On the 7th of January 2022, a project known as Frosties entered presale with public mint taking place a day later. The Frosties quickly raised over $1 million from keen investors on the back of promises of raffles, merch, and a Metaverse game for its community. However, after selling out, the website mysteriously shut down and the project founders disappeared without a trace.
It turns out that this was just one of many rug pulls that can be found in the NFT space. The brains behind it, Nguyen and Llacuna, both 20 at the time, were caught after a 2-month investigation. They both now face 20 years in prison. This was a momentous moment for NFTs, as it was the first bust of its type from the Department of Justice, which could see a clamp down on rug pulls moving forward.
Nguyen and Llacuna were just the unfortunate ones to have the example set, not that I have an ounce of sympathy for the pair.
What is a Rug Pull?
A rug pull is in essence, the act of generating hype and securing investment for a project at mint, before jumping ship, and disappearing with the secured currency. All platforms and contact are closed off, meaning the team behind the scam essentially becomes ghosts. This leaves investors without their cryptocurrency, or the utility they were promised as a token holder
In the case of Frosties, the founders were able to secure over $1 million as alluded to above. Rug pulls have unfortunately been a common occurrence for years now, and prior to this case, there have never been any repercussions for those responsible.

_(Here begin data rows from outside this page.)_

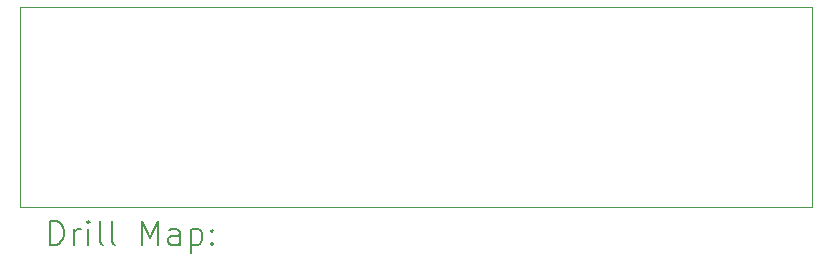
<source format=gbr>
%TF.GenerationSoftware,KiCad,Pcbnew,6.0.9-8da3e8f707~116~ubuntu22.04.1*%
%TF.CreationDate,2022-11-08T11:47:22+01:00*%
%TF.ProjectId,PCB-lijnvolger,5043422d-6c69-46a6-9e76-6f6c6765722e,1.0*%
%TF.SameCoordinates,Original*%
%TF.FileFunction,Drillmap*%
%TF.FilePolarity,Positive*%
%FSLAX45Y45*%
G04 Gerber Fmt 4.5, Leading zero omitted, Abs format (unit mm)*
G04 Created by KiCad (PCBNEW 6.0.9-8da3e8f707~116~ubuntu22.04.1) date 2022-11-08 11:47:22*
%MOMM*%
%LPD*%
G01*
G04 APERTURE LIST*
%ADD10C,0.100000*%
%ADD11C,0.200000*%
G04 APERTURE END LIST*
D10*
X10000000Y-8000000D02*
X16700000Y-8000000D01*
X16700000Y-8000000D02*
X16700000Y-9700000D01*
X16700000Y-9700000D02*
X10000000Y-9700000D01*
X10000000Y-9700000D02*
X10000000Y-8000000D01*
D11*
X10252619Y-10015476D02*
X10252619Y-9815476D01*
X10300238Y-9815476D01*
X10328810Y-9825000D01*
X10347857Y-9844048D01*
X10357381Y-9863095D01*
X10366905Y-9901190D01*
X10366905Y-9929762D01*
X10357381Y-9967857D01*
X10347857Y-9986905D01*
X10328810Y-10005952D01*
X10300238Y-10015476D01*
X10252619Y-10015476D01*
X10452619Y-10015476D02*
X10452619Y-9882143D01*
X10452619Y-9920238D02*
X10462143Y-9901190D01*
X10471667Y-9891667D01*
X10490714Y-9882143D01*
X10509762Y-9882143D01*
X10576429Y-10015476D02*
X10576429Y-9882143D01*
X10576429Y-9815476D02*
X10566905Y-9825000D01*
X10576429Y-9834524D01*
X10585952Y-9825000D01*
X10576429Y-9815476D01*
X10576429Y-9834524D01*
X10700238Y-10015476D02*
X10681190Y-10005952D01*
X10671667Y-9986905D01*
X10671667Y-9815476D01*
X10805000Y-10015476D02*
X10785952Y-10005952D01*
X10776429Y-9986905D01*
X10776429Y-9815476D01*
X11033571Y-10015476D02*
X11033571Y-9815476D01*
X11100238Y-9958333D01*
X11166905Y-9815476D01*
X11166905Y-10015476D01*
X11347857Y-10015476D02*
X11347857Y-9910714D01*
X11338333Y-9891667D01*
X11319286Y-9882143D01*
X11281190Y-9882143D01*
X11262143Y-9891667D01*
X11347857Y-10005952D02*
X11328809Y-10015476D01*
X11281190Y-10015476D01*
X11262143Y-10005952D01*
X11252619Y-9986905D01*
X11252619Y-9967857D01*
X11262143Y-9948810D01*
X11281190Y-9939286D01*
X11328809Y-9939286D01*
X11347857Y-9929762D01*
X11443095Y-9882143D02*
X11443095Y-10082143D01*
X11443095Y-9891667D02*
X11462143Y-9882143D01*
X11500238Y-9882143D01*
X11519286Y-9891667D01*
X11528809Y-9901190D01*
X11538333Y-9920238D01*
X11538333Y-9977381D01*
X11528809Y-9996429D01*
X11519286Y-10005952D01*
X11500238Y-10015476D01*
X11462143Y-10015476D01*
X11443095Y-10005952D01*
X11624048Y-9996429D02*
X11633571Y-10005952D01*
X11624048Y-10015476D01*
X11614524Y-10005952D01*
X11624048Y-9996429D01*
X11624048Y-10015476D01*
X11624048Y-9891667D02*
X11633571Y-9901190D01*
X11624048Y-9910714D01*
X11614524Y-9901190D01*
X11624048Y-9891667D01*
X11624048Y-9910714D01*
M02*

</source>
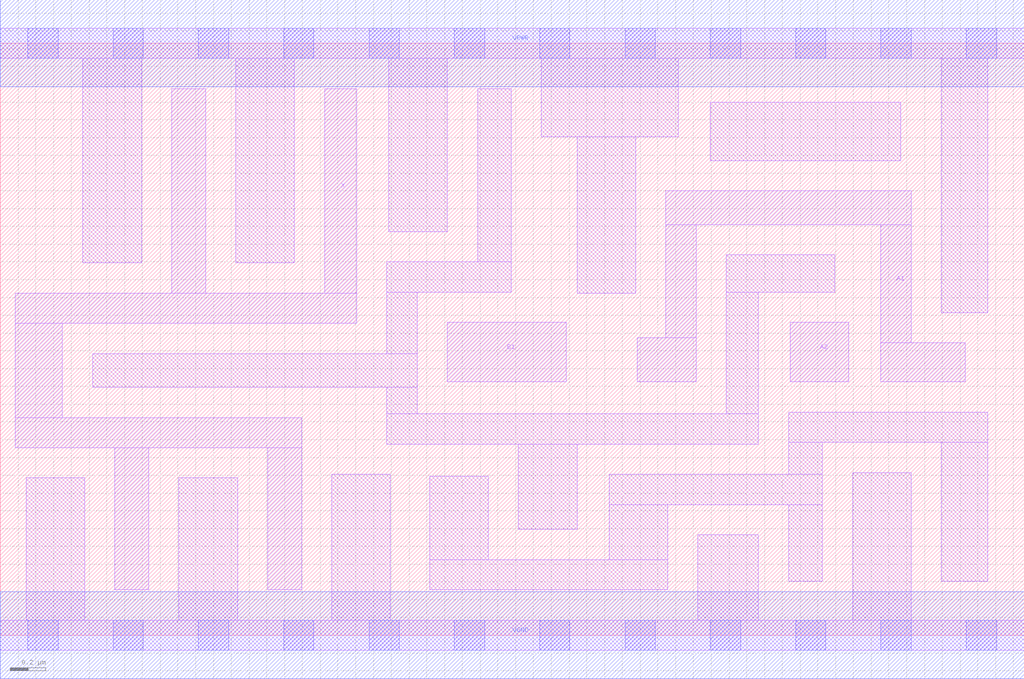
<source format=lef>
# Copyright 2020 The SkyWater PDK Authors
#
# Licensed under the Apache License, Version 2.0 (the "License");
# you may not use this file except in compliance with the License.
# You may obtain a copy of the License at
#
#     https://www.apache.org/licenses/LICENSE-2.0
#
# Unless required by applicable law or agreed to in writing, software
# distributed under the License is distributed on an "AS IS" BASIS,
# WITHOUT WARRANTIES OR CONDITIONS OF ANY KIND, either express or implied.
# See the License for the specific language governing permissions and
# limitations under the License.
#
# SPDX-License-Identifier: Apache-2.0

VERSION 5.7 ;
  NAMESCASESENSITIVE ON ;
  NOWIREEXTENSIONATPIN ON ;
  DIVIDERCHAR "/" ;
  BUSBITCHARS "[]" ;
UNITS
  DATABASE MICRONS 200 ;
END UNITS
MACRO sky130_fd_sc_lp__o21a_4
  CLASS CORE ;
  SOURCE USER ;
  FOREIGN sky130_fd_sc_lp__o21a_4 ;
  ORIGIN  0.000000  0.000000 ;
  SIZE  5.760000 BY  3.330000 ;
  SYMMETRY X Y R90 ;
  SITE unit ;
  PIN A1
    ANTENNAGATEAREA  0.630000 ;
    DIRECTION INPUT ;
    USE SIGNAL ;
    PORT
      LAYER li1 ;
        RECT 3.585000 1.425000 3.915000 1.675000 ;
        RECT 3.745000 1.675000 3.915000 2.310000 ;
        RECT 3.745000 2.310000 5.125000 2.500000 ;
        RECT 4.955000 1.425000 5.430000 1.645000 ;
        RECT 4.955000 1.645000 5.125000 2.310000 ;
    END
  END A1
  PIN A2
    ANTENNAGATEAREA  0.630000 ;
    DIRECTION INPUT ;
    USE SIGNAL ;
    PORT
      LAYER li1 ;
        RECT 4.445000 1.425000 4.775000 1.760000 ;
    END
  END A2
  PIN B1
    ANTENNAGATEAREA  0.630000 ;
    DIRECTION INPUT ;
    USE SIGNAL ;
    PORT
      LAYER li1 ;
        RECT 2.515000 1.425000 3.185000 1.760000 ;
    END
  END B1
  PIN X
    ANTENNADIFFAREA  1.176000 ;
    DIRECTION OUTPUT ;
    USE SIGNAL ;
    PORT
      LAYER li1 ;
        RECT 0.085000 1.055000 1.695000 1.225000 ;
        RECT 0.085000 1.225000 0.350000 1.755000 ;
        RECT 0.085000 1.755000 2.005000 1.925000 ;
        RECT 0.645000 0.255000 0.835000 1.055000 ;
        RECT 0.965000 1.925000 1.155000 3.075000 ;
        RECT 1.505000 0.255000 1.695000 1.055000 ;
        RECT 1.825000 1.925000 2.005000 3.075000 ;
    END
  END X
  PIN VGND
    DIRECTION INOUT ;
    USE GROUND ;
    PORT
      LAYER met1 ;
        RECT 0.000000 -0.245000 5.760000 0.245000 ;
    END
  END VGND
  PIN VPWR
    DIRECTION INOUT ;
    USE POWER ;
    PORT
      LAYER met1 ;
        RECT 0.000000 3.085000 5.760000 3.575000 ;
    END
  END VPWR
  OBS
    LAYER li1 ;
      RECT 0.000000 -0.085000 5.760000 0.085000 ;
      RECT 0.000000  3.245000 5.760000 3.415000 ;
      RECT 0.145000  0.085000 0.475000 0.885000 ;
      RECT 0.465000  2.095000 0.795000 3.245000 ;
      RECT 0.520000  1.395000 2.345000 1.585000 ;
      RECT 1.005000  0.085000 1.335000 0.885000 ;
      RECT 1.325000  2.095000 1.655000 3.245000 ;
      RECT 1.865000  0.085000 2.195000 0.905000 ;
      RECT 2.175000  1.075000 4.265000 1.245000 ;
      RECT 2.175000  1.245000 2.345000 1.395000 ;
      RECT 2.175000  1.585000 2.345000 1.930000 ;
      RECT 2.175000  1.930000 2.875000 2.100000 ;
      RECT 2.185000  2.270000 2.515000 3.245000 ;
      RECT 2.415000  0.255000 3.755000 0.425000 ;
      RECT 2.415000  0.425000 2.745000 0.895000 ;
      RECT 2.685000  2.100000 2.875000 3.075000 ;
      RECT 2.915000  0.595000 3.245000 1.075000 ;
      RECT 3.045000  2.805000 3.815000 3.245000 ;
      RECT 3.245000  1.925000 3.575000 2.805000 ;
      RECT 3.425000  0.425000 3.755000 0.735000 ;
      RECT 3.425000  0.735000 4.625000 0.905000 ;
      RECT 3.925000  0.085000 4.265000 0.565000 ;
      RECT 3.995000  2.670000 5.065000 3.000000 ;
      RECT 4.085000  1.245000 4.265000 1.930000 ;
      RECT 4.085000  1.930000 4.695000 2.140000 ;
      RECT 4.435000  0.305000 4.625000 0.735000 ;
      RECT 4.435000  0.905000 4.625000 1.085000 ;
      RECT 4.435000  1.085000 5.555000 1.255000 ;
      RECT 4.795000  0.085000 5.125000 0.915000 ;
      RECT 5.295000  0.305000 5.555000 1.085000 ;
      RECT 5.295000  1.815000 5.555000 3.245000 ;
    LAYER mcon ;
      RECT 0.155000 -0.085000 0.325000 0.085000 ;
      RECT 0.155000  3.245000 0.325000 3.415000 ;
      RECT 0.635000 -0.085000 0.805000 0.085000 ;
      RECT 0.635000  3.245000 0.805000 3.415000 ;
      RECT 1.115000 -0.085000 1.285000 0.085000 ;
      RECT 1.115000  3.245000 1.285000 3.415000 ;
      RECT 1.595000 -0.085000 1.765000 0.085000 ;
      RECT 1.595000  3.245000 1.765000 3.415000 ;
      RECT 2.075000 -0.085000 2.245000 0.085000 ;
      RECT 2.075000  3.245000 2.245000 3.415000 ;
      RECT 2.555000 -0.085000 2.725000 0.085000 ;
      RECT 2.555000  3.245000 2.725000 3.415000 ;
      RECT 3.035000 -0.085000 3.205000 0.085000 ;
      RECT 3.035000  3.245000 3.205000 3.415000 ;
      RECT 3.515000 -0.085000 3.685000 0.085000 ;
      RECT 3.515000  3.245000 3.685000 3.415000 ;
      RECT 3.995000 -0.085000 4.165000 0.085000 ;
      RECT 3.995000  3.245000 4.165000 3.415000 ;
      RECT 4.475000 -0.085000 4.645000 0.085000 ;
      RECT 4.475000  3.245000 4.645000 3.415000 ;
      RECT 4.955000 -0.085000 5.125000 0.085000 ;
      RECT 4.955000  3.245000 5.125000 3.415000 ;
      RECT 5.435000 -0.085000 5.605000 0.085000 ;
      RECT 5.435000  3.245000 5.605000 3.415000 ;
  END
END sky130_fd_sc_lp__o21a_4

</source>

As interest and numbers in the NFT space continue to grow, it was only a matter of time until the law had no choice but to step in. In a number of years, there may not be an NFT ‘space’, but rather, it will just be the norm. Introducing punishment for scammers can only be positive. After all, in 2021, more than $2.8 billion was lost via rug pulls according to Chainanalysis.
Being such new technology in the financial, tech, and investment sectors, there seem to be uncertainties as to how the laws should be applied. This likely explains how so many previous rug pulls have gone unpunished since 2017. NFTs are starting to gain recognition as a new type of digital and financial investment and therefore, the same rules apply. “You can’t solicit funds for a business opportunity, abandon that business and abscond with money investors provided you,” said special agent Thomas Fattorusso in the press release for the Frosties case.
For those of us familiar with the NFT scene, we know that there are two types of rug pull. Hard and Soft.
A ‘hard rug pull’ occurs when a developer codes malicious backdoors into a token. Malicious backdoors are hidden exploits inserted by the developers of the project into its smart contract. Fraudulent intent is evident from the outset.
A ‘soft rug pull’ is when token developers dump their crypto assets quickly. By doing so, remaining crypto investors are left with a token that is severely devalued, thus the team capitalizes on the profit generated from the wave of the initial investment. The code is not compromised with intent to defraud which differentiates it from a hard rug pull.
Soft rug pulls then, whilst highly unethical, are not seen as illegal. On the other hand, hard rug pulls are illegal due to the predetermined decision to defraud with a backdoor.
Whilst it is likely that most traders and investors will fall victim to a scam at some point. There are a number of signs to look out for, in order to keep yourself as safe as possible.
The first thing that people must do before minting or investing in any NFT project is to look at the team. Is the team doxxed? Meaning are their true identities revealed? Do they have a history with long-term projects? How legit do they seem? Do they have the ability to execute? These are all questions to ask yourself when vetting a team.
The more information we have on a team behind a project, the better. Whilst not every team of a successful collection is fully doxxed, we can get past this by looking at their followers and their history. For doxxed members, check their social profiles and see if they have any personal websites or a presence on LinkedIn.
Whilst the most committed of fraudsters will go above and beyond to appear legit, you can usually spot a red flag with a little background check. Always do your own due diligence and exercise caution.
A large following or member count doesn’t always equate to a good community. I’d rather have a truly engaged community of 10,000, rather than 100,000 who have a passing interest. Always remember that numbers can be bought, which is a common practice on platforms like Instagram and Twitter where we see a project have 10k followers despite only having posted 3 times. In addition, be sure to check the engagement for each project on Twitter. Is there an alarming discrepancy between follower count and likes, retweets, etc? If so, it’s a huge red flag.
Roadmaps come in all shapes and sizes, so it’s not always black and white with regards to spotting a potential rug pull. NFT projects, especially larger ones with ambitious roadmaps can take a long time to develop alongside substantial manpower. Therefore, if we see a small team promising the world, it may be possible that they are either faking it or overselling. Be wary of projects that look to be overpromising, as often, they underdeliver. Just be sure that the roadmap looks realistic based on the people behind it. If it looks too good to be true, it usually is.